The continuous cotton rotation had less nodes/plant at 72 days from sowing, and most sampling dates after that. There was no significant difference between the other 6 rotations. Throughout most of the season, continuous cotton had less squares/unit area, with no difference between the other rotations. Although continuous cotton consistently had the lowest number of bolls/unit area, the differences were only significant at 2 dates because the data were highly variable. At all sampling dates, the field pea rotation had the most dry matter,  followed by the long fallow rotation, with continuous cotton having the least dry matter (Fig. 4).
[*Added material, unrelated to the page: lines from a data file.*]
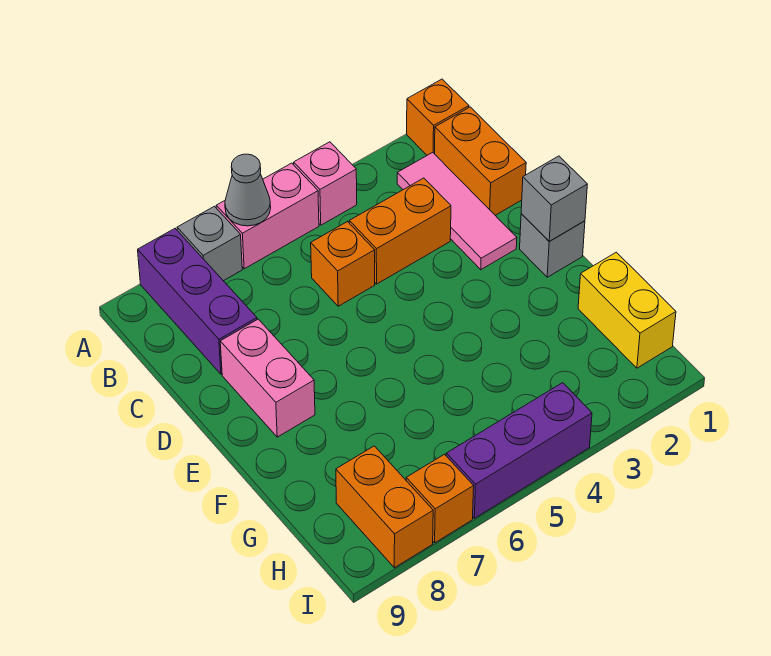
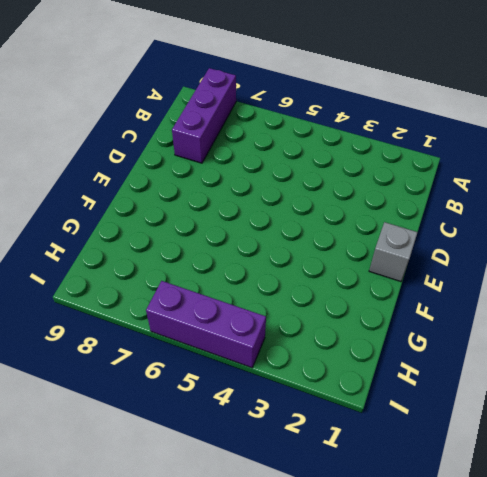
none -> orange 1x1 brick [407,79,469,155]
none -> pink 1x1 brick [294,142,357,225]
none -> pink 1x2 brick [216,163,319,269]

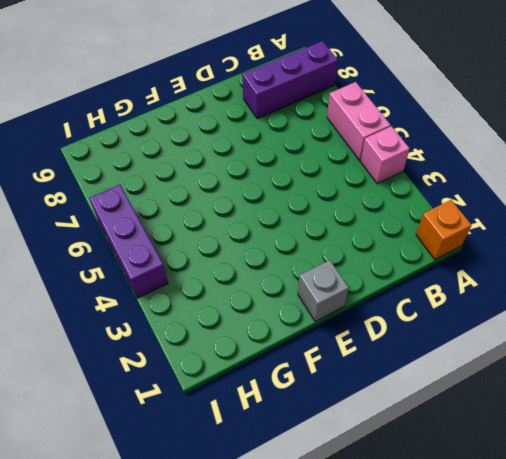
none -> grey 1x1 brick [177,206,242,281]
none -> orange 1x2 brick [435,107,526,215]
none -> pink 1x3 tile [397,152,517,270]

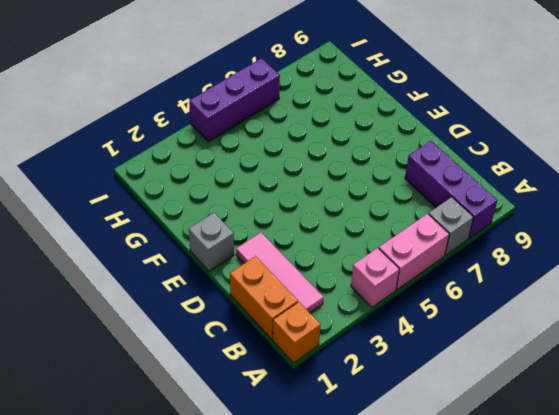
none -> orange 1x2 brick [349,178,451,284]
none -> orange 1x1 brick [311,222,375,306]
none -> pink 1x2 brick [220,319,315,437]

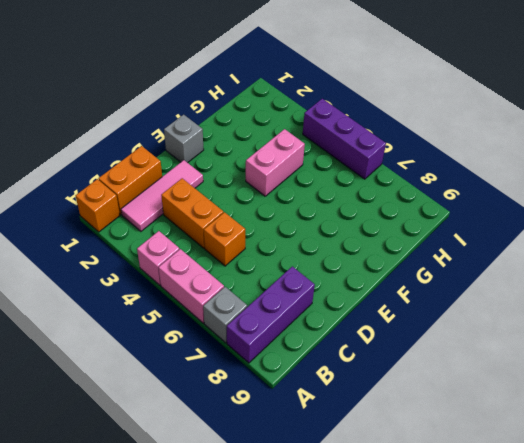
pink 1x2 brick [246,129,305,196] -> pink 1x2 brick moved to [220,319,315,437]
none -> yellow 1x2 brick [578,252,676,368]
none -> orange 1x2 brick [336,446,433,568]
none -> orange 1x1 brick [406,454,474,543]

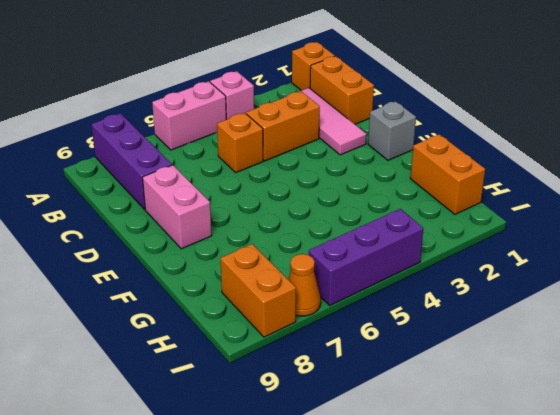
orange 1x2 brick [411,134,485,214] -> yellow 1x2 brick [578,252,676,368]
orange 1x1 cone [288,254,321,316] -> orange 1x1 brick [406,454,474,543]
none -> grey 1x1 brick [177,206,242,281]
none -> grey 1x1 cone [225,154,271,226]
none -> grey 1x1 brick [521,156,587,241]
Plant samples collected on 16 December 1996 were analysed for N, P and K to try and explain the observed differences in crop growth. There was no significant difference between any rotations in the levels of N, P or K. Changes in soil properties showed little correlation with differences in cotton yield either. This is probably because minimum tillage and permanent hills were used with all rotations since the experiment started. Under this management system there are few machinery passes to damage soil structure, which is also helped by the retention of all crop residues. What does explain most of the difference in cotton lint yields is the severity of black root rot disease. All plots were scored for the incidence of black root rot in November 1996, and these scores correlated strongly with cotton yields (Fig. 5).

Conclusions

If cotton is grown in the same field every year, yields are likely to decline, even with management practices designed to minimise any damage to soil structure. In the Macquarie Valley of NSW the decline in cotton yield was associated with an increase in black root rot disease.

Acknowledgments

The assistance of Dr S. Allen in providing disease data, and soil physical data from Dr N. Hulugalle is gratefully acknowledged. The Cotton Research and Development Corporation, and Cooperative Research Centre for Sustainable Cotton Production provided financial assistance for this work.

References

1. Hodgson, A. S., and K. Y. Chan. 1984. In "The Properties and Utilisation of Cracking Clay Soils". Edited by J.W. McGarity, E.H. Hoult and H.B. So. Reviews in Rural Science 5. University of New England, Armidale, N.S.W..

2. McKenzie, D. C., T. S. Abbott, and F. R. Higginson. 1991. Aust. J. Soil Res. 29, 443-53.